L’affaire Neyret, avec la mise en examen lundi du numéro 2 de la PJ lyonnaise, met en exergue les zones d’ombre entourant rémunération de leurs informateurs. Ces "indics", ou "tontons" dans le jargon policier, ont toujours été des intermédiaires précieux pour la résolution des enquêtes. La loi sur la sur la sécurité de 2004, dite Perben II, encadre, en théorie strictement, la rémunération de leurs renseignements.
Le paiement des informateurs encadré depuis 2004
Avant 2004, le paiement des informateurs, ou plutôt leur rétribution avec une partie de la prise de stupéfiants par exemple, était toléré mais demeurait opaque. De plus, les informateurs n’avaient aucune existence légale. Ce qui obligeait les fonctionnaires de police à s’accommoder de ce vide juridique.
Depuis 2004, le cadre est clairement fixé. "Les services de police et de gendarmerie peuvent rétribuer toute personne étrangère aux administrations publiques qui leur a fourni des renseignements ayant amené directement soit la découverte de crimes ou de délits, soit l'identification des auteurs de crimes ou de délits", prévoit la loi Perben II.
Désormais, comme l’explique Christian Lothion, le directeur central de la police judicaire, la police dispose d’une enveloppe en argent sonnant et trébuchant pour rétribuer ses indics, mais "la somme ne peut être révélée". Car la situation des ces informateurs, courroie de transmission entre le milieu du banditisme et celui de la police, nécessite de préserver leur anonymat.
Selon Christophe Cornevin, auteur du livre Les Indics à paraître mercredi, quelque 1.700 indicateurs de police sont officiellement recensés dans une base de données en France.
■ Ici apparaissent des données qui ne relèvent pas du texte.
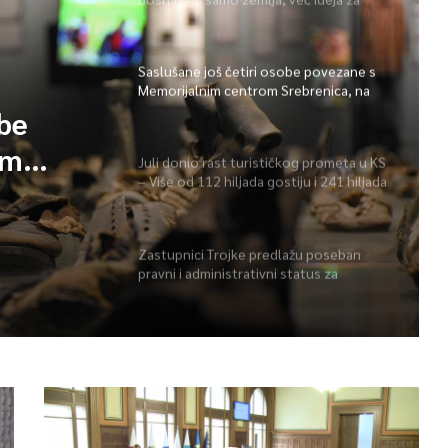
koju se živi
Saslušane još četiri osobe povezane s
Memorijalnim centrom Srebrenica, na
spisku ukupno 26
obe
im
Juli donio rast turističkog prometa u KS
– Više od 112 hiljada gostiju i 241 hiljada
 spisku
noćenja
Zastupnici Trojke predlažu poseban
pravni i administrativni status za
Memorijalni centar Srebrenica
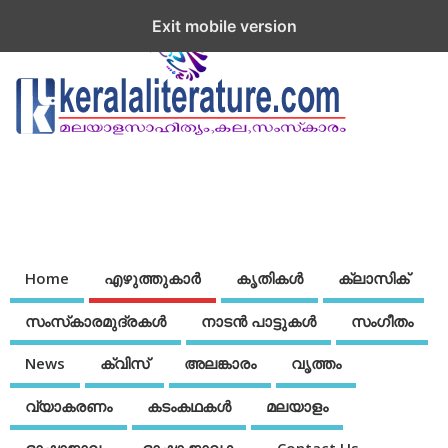
Exit mobile version
Home
എഴുത്തുകാര്‍
കൃതികൾ
ക്ലാസിക്
സംസ്‌കാരമുദ്രകള്‍
നാടന്‍ പാട്ടുകള്‍
സംഗീതം
News
ക്വിസ്
അലങ്കാരം
വൃത്തം
വ്യാകരണം
കടംകഥകള്‍
മലയാളം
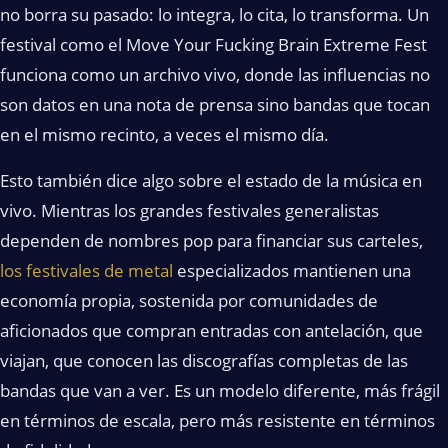
no borra su pasado: lo integra, lo cita, lo transforma. Un
festival como el Move Your Fucking Brain Extreme Fest
funciona como un archivo vivo, donde las influencias no
son datos en una nota de prensa sino bandas que tocan
en el mismo recinto, a veces el mismo día.
Esto también dice algo sobre el estado de la música en
vivo. Mientras los grandes festivales generalistas
dependen de nombres pop para financiar sus carteles,
los festivales de metal
especializados mantienen una
economía propia, sostenida por comunidades de
aficionados que compran entradas con antelación, que
viajan, que conocen las discografías completas de las
bandas que van a ver. Es un modelo diferente, más frágil
en términos de escala, pero más resistente en términos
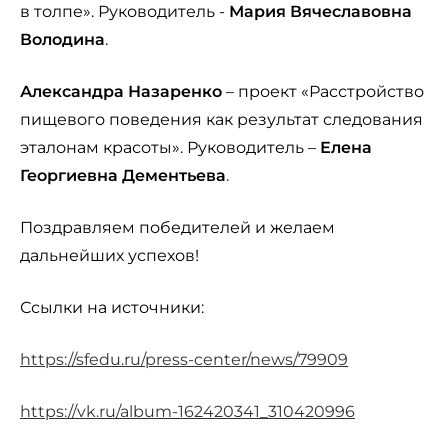
в толпе». Руководитель -
Мария Вячеславовна
Володина
.
Александра Назаренко
– проект «Расстройство
пищевого поведения как результат следования
эталонам красоты». Руководитель –
Елена
Георгиевна Дементьева
.
Поздравляем победителей и желаем
дальнейших успехов!
Ссылки на источники:
https://sfedu.ru/press-center/news/79909
https://vk.ru/album-162420341_310420996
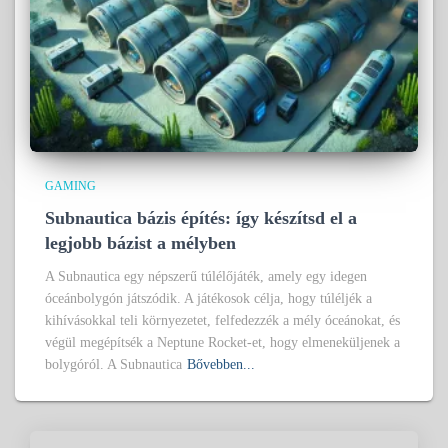
GAMING
Subnautica bázis építés: így készítsd el a
legjobb bázist a mélyben
A Subnautica egy népszerű túlélőjáték, amely egy idegen
óceánbolygón játszódik. A játékosok célja, hogy túléljék a
kihívásokkal teli környezetet, felfedezzék a mély óceánokat, és
végül megépítsék a Neptune Rocket-et, hogy elmeneküljenek a
bolygóról. A Subnautica
Bővebben...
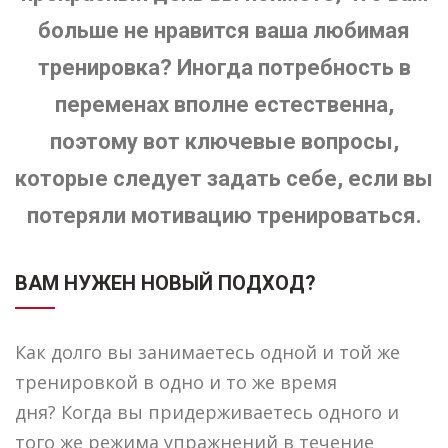
больше не нравится ваша любимая
тренировка? Иногда потребность в
переменах вполне естественна,
поэтому вот ключевые вопросы,
которые следует задать себе, если вы
потеряли мотивацию тренироваться.
ВАМ НУЖЕН НОВЫЙ ПОДХОД?
Как долго вы занимаетесь одной и той же
тренировкой в ​​одно и то же время
дня? Когда вы придерживаетесь одного и
того же режима упражнений в течение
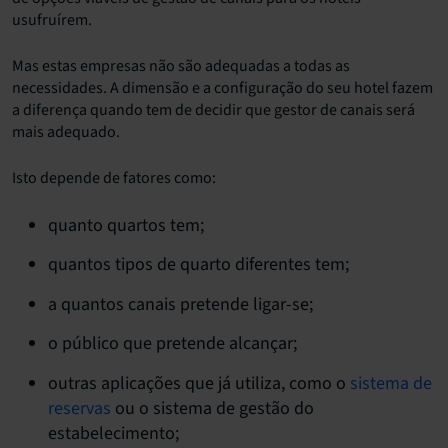
usufruírem.
Mas estas empresas não são adequadas a todas as
necessidades. A dimensão e a configuração do seu hotel fazem
a diferença quando tem de decidir que gestor de canais será
mais adequado.
Isto depende de fatores como:
quanto quartos tem;
quantos tipos de quarto diferentes tem;
a quantos canais pretende ligar-se;
o público que pretende alcançar;
outras aplicações que já utiliza, como o
sistema de
reservas
ou o sistema de gestão do
estabelecimento;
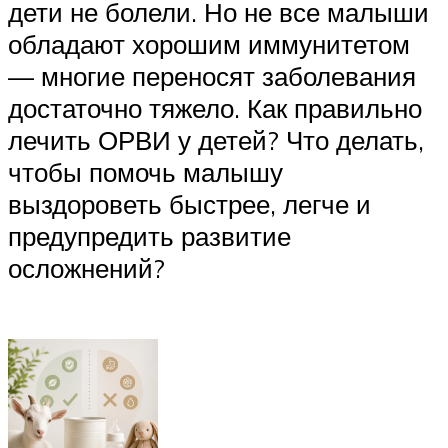
дети не болели. Но не все малыши
обладают хорошим иммунитетом
— многие переносят заболевания
достаточно тяжело. Как правильно
лечить ОРВИ у детей? Что делать,
чтобы помочь малышу
выздороветь быстрее, легче и
предупредить развитие
осложнений?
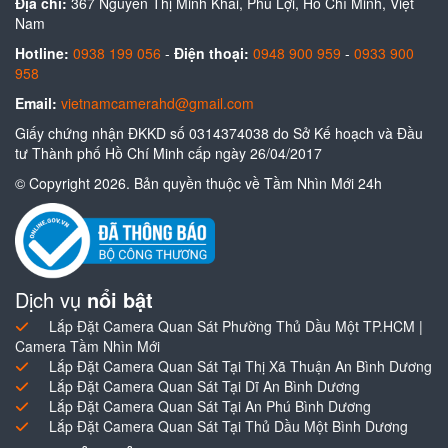
Địa chỉ:
367 Nguyễn Thị Minh Khai, Phú Lợi, Hồ Chí Minh, Việt
Nam
Hotline:
0938 199 056
-
Điện thoại:
0948 900 959
-
0933 900
958
Email:
vietnamcamerahd@gmail.com
Giấy chứng nhận ĐKKD số 0314374038 do Sở Kế hoạch và Đầu
tư Thành phố Hồ Chí Minh cấp ngày 26/04/2017
© Copyright 2026. Bản quyền thuộc về Tầm Nhìn Mới 24h
Dịch vụ
nổi bật
Lắp Đặt Camera Quan Sát Phường Thủ Dầu Một TP.HCM |
Camera Tầm Nhìn Mới
Lắp Đặt Camera Quan Sát Tại Thị Xã Thuận An Bình Dương
Lắp Đặt Camera Quan Sát Tại Dĩ An Bình Dương
Lắp Đặt Camera Quan Sát Tại An Phú Bình Dương
Lắp Đặt Camera Quan Sát Tại Thủ Dầu Một Bình Dương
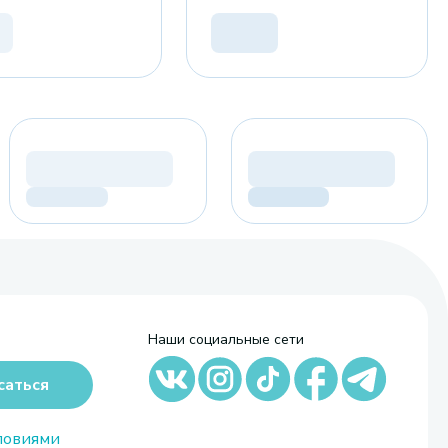
Наши социальные сети
саться
ловиями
Ils sont rémunérés 50 euros pour la dénonciation d'un clandestin et jusqu'à 10.000 euros pour celle d'un trafic de drogue.
"On vit dans le monde des Bisounours"
Le commissaire Neyret est accusé d’avoir franchi la ligne jaune sur deux points précis : sa promesse présumée de fournir 10 kg de cannabis à l’un des informateurs ayant eu sa voiture endommagée et ses contacts réguliers avec des trafiquants présumés. Un système "hypocrite" pour l'avocat lyonnais, David Metaxas.
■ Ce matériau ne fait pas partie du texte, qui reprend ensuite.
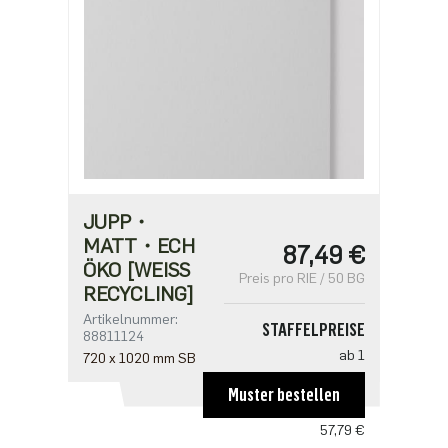
JUPP・
MATT・ECH
87,49 €
ÖKO [WEISS R
Preis pro RIE / 50 BG
ECYCLING]
Artikelnummer:
STAFFELPREISE
88811124
ab 1
720 x 1020 mm SB
87,49 €
Muster bestellen
ab 5
57,79 €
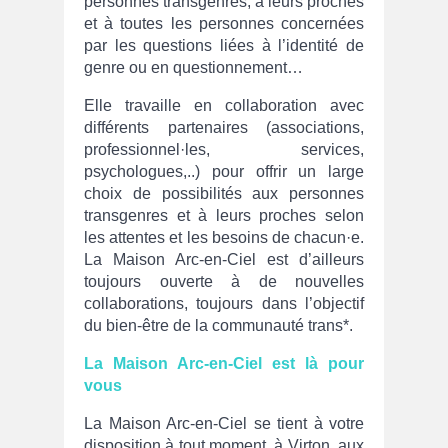
personnes transgenres, à leurs proches
et à toutes les personnes concernées
par les questions liées à l’identité de
genre ou en questionnement…
Elle travaille en collaboration avec
différents partenaires (associations,
professionnel·les, services,
psychologues,..) pour offrir un large
choix de possibilités aux personnes
transgenres et à leurs proches selon
les attentes et les besoins de chacun·e.
La Maison Arc-en-Ciel est d’ailleurs
toujours ouverte à de nouvelles
collaborations, toujours dans l’objectif
du bien-être de la communauté trans*.
La Maison Arc-en-Ciel est là pour
vous
La Maison Arc-en-Ciel se tient à votre
disposition à tout moment, à Virton, aux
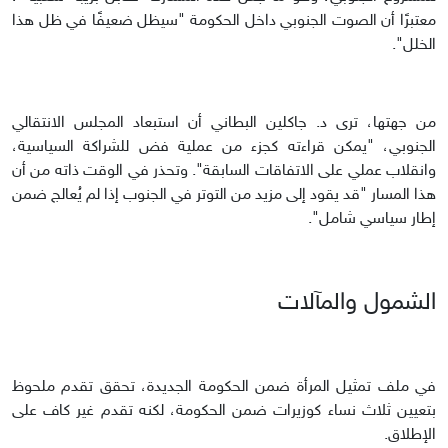
معتبرًا أن الصوت الجنوبي داخل الحكومة "سيظل ضعيفًا في ظل هذا
الخلل".
من جهتها، ترى د. جاكلين البطاني أن استبعاد المجلس الانتقالي
الجنوبي، "يمكن قراءته كجزء من عملية فض للشراكة السياسية،
وانقلاب عملي على الاتفاقات السابقة". وتحذر في الوقت ذاته من أن
هذا المسار "قد يقود إلى مزيد من التوتر في الجنوب إذا لم يُعالج ضمن
إطار سياسي شامل".
الشمول والمآلات
في ملف تمثيل المرأة ضمن الحكومة الجديدة، تحقق تقدم ملحوظ
بتعيين ثلاث نساء كوزيرات ضمن الحكومة، لكنه تقدم غير كاف على
الإطلاق.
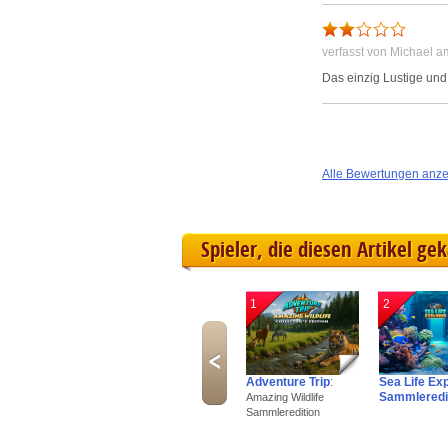
verfasst von Michael 
Das einzig Lustige und
Alle Bewertungen anz
Spieler, die diesen Artikel ge
1
2
Adventure Trip
:
Sea Life Ex
Sammleredi
Amazing Wildlife
Sammleredition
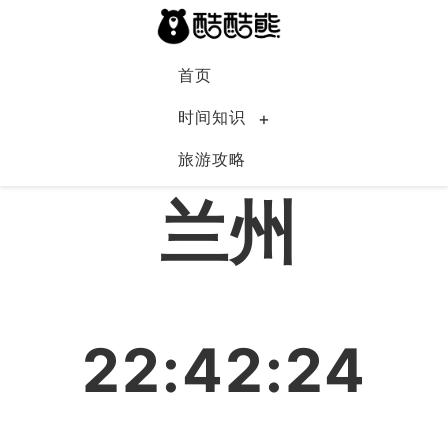
首页
时间知识
旅游攻略
中国
兰州
22:42:25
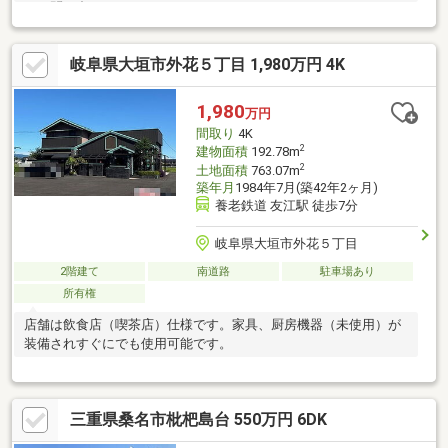
にお問い合わせください！
岐阜県大垣市外花５丁目 1,980万円 4K
1,980
万円
間取り
4K
2
建物面積
192.78m
2
土地面積
763.07m
築年月
1984年7月(築42年2ヶ月)
養老鉄道 友江駅 徒歩7分
岐阜県大垣市外花５丁目
2階建て
南道路
駐車場あり
所有権
店舗は飲食店（喫茶店）仕様です。家具、厨房機器（未使用）が
装備されすぐにでも使用可能です。
三重県桑名市枇杷島台 550万円 6DK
"Depuis quelques jours, on vit dans le monde des bisounours ou alors on se drape dans des manteaux de virginité qui ne sont pas conformes à la réalité", dénonce l'avocat au micro d'Europe 1. "Pour avoir des résultats, il faut infiltrer. Pour infiltrer, l'argent liquide, ça ne suffit pas. Vous ne pouvez pas vous présenter en face d'un mec qui est en train de transporter plusieurs centaines de kilos de résine de cannabis ou de drogue dure en lui parlant deux minutes", poursuit Me Metexas.
"C'est du travail de longue haleine" :
"On ne peut pas lui dire, tu vas être gentil, tu vas me donner des tuyaux. C'est tout sauf sérieux. Il faut des réseaux d'information, des indics sûrs. Il faut aussi pour la police, garantir la sécurité des indics en question. Il faut appâter. Ça se paye cher. C'est du travail de longue haleine", précise l'avocat.
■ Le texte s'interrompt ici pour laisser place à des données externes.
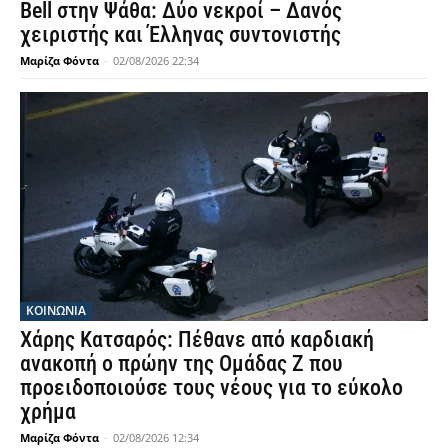
Bell στην Ψάθα: Δύο νεκροί – Δανός
χειριστής και Έλληνας συντονιστής
Μαρίζα Φόντα
-
02/08/2026 22:34
ΚΟΙΝΩΝΙΑ
Χάρης Κατσαρός: Πέθανε από καρδιακή
ανακοπή ο πρώην της Ομάδας Ζ που
προειδοποιούσε τους νέους για το εύκολο
χρήμα
Μαρίζα Φόντα
-
02/08/2026 12:34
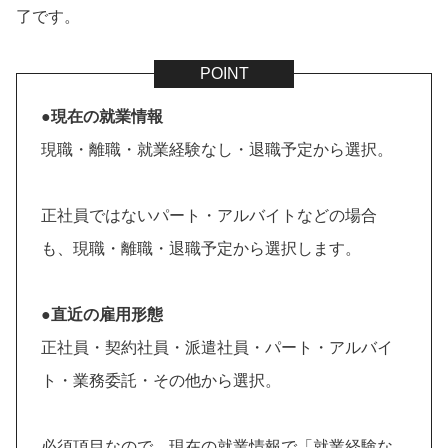
了です。
●現在の就業情報
現職・離職・就業経験なし・退職予定から選択。
正社員ではないパート・アルバイトなどの場合
も、現職・離職・退職予定から選択します。
●直近の雇用形態
正社員・契約社員・派遣社員・パート・アルバイ
ト・業務委託・その他から選択。
必須項目なので、現在の就業情報で「就業経験な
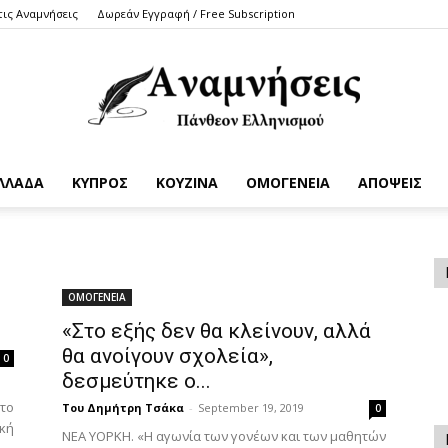
τις Αναμνήσεις
Δωρεάν Εγγραφή / Free Subscription
ΛΛΑΔΑ
ΚΥΠΡΟΣ
ΚΟΥΖΙΝΑ
ΟΜΟΓΕΝΕΙΑ
ΑΠΟΨΕΙΣ
Anamniseis
ΟΜΟΓΕΝΕΙΑ
«Στο εξής δεν θα κλείνουν, αλλά
θα ανοίγουν σχολεία»,
0
δεσμεύτηκε ο...
στο
Του Δημήτρη Τσάκα
-
September 19, 2019
0
ική
ΝΕΑ ΥΟΡΚΗ. «Η αγωνία των γονέων και των μαθητών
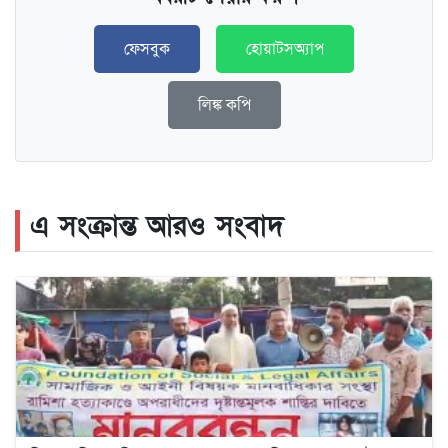
ফেসবুক
হোয়াটসঅ্যাপ
লিঙ্ক কপি
এ সংক্রান্ত আরও সংবাদ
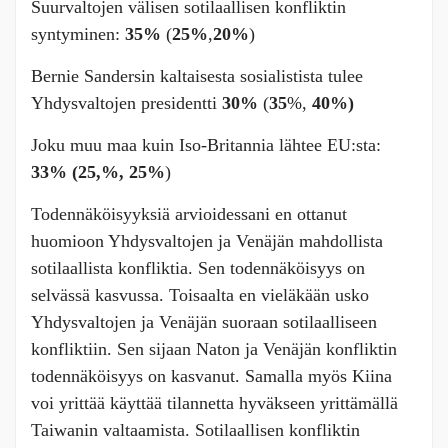
Suurvaltojen välisen sotilaallisen konfliktin
syntyminen:
35%
(
25%
,
20%
)
Bernie Sandersin kaltaisesta sosialistista tulee
Yhdysvaltojen presidentti
30%
(
35
%,
40%)
Joku muu maa kuin Iso-Britannia lähtee EU:sta:
33% (25,%, 25%
)
Todennäköisyyksiä arvioidessani en ottanut
huomioon Yhdysvaltojen ja Venäjän mahdollista
sotilaallista konfliktia. Sen todennäköisyys on
selvässä kasvussa. Toisaalta en vieläkään usko
Yhdysvaltojen ja Venäjän suoraan sotilaalliseen
konfliktiin. Sen sijaan Naton ja Venäjän konfliktin
todennäköisyys on kasvanut. Samalla myös Kiina
voi yrittää käyttää tilannetta hyväkseen yrittämällä
Taiwanin valtaamista. Sotilaallisen konfliktin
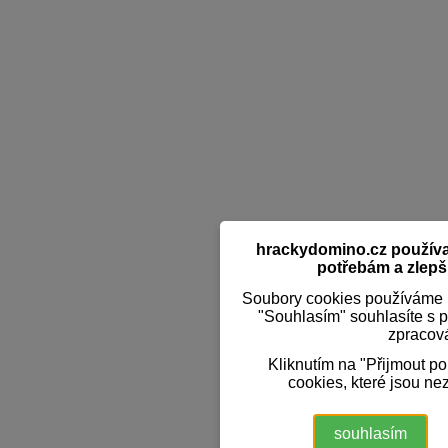
hrackydomino.cz používaj
potřebám a zlepši
Soubory cookies používáme k
"Souhlasím" souhlasíte s 
zpracov
Kliknutím na "Přijmout p
cookies, které jsou ne
souhlasím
"Ça pose la question de la légalité du système. Je trouve qu'il y a de l'hypocrisie. Ça a été dénoncé, c'est vrai. J'ai envie de dire à la JIRS de Paris l'homme que vous avez entre les mains est l'homme grâce auquel vous existez. Ces pôles juridiction inter-régionales spécialisées s'occupe de la grande criminalité. quand je vois les résultats du service, j'ai le sentiment que sans lui, à Lyon, le pôle JIRS aurait été au chômage", conclut-il.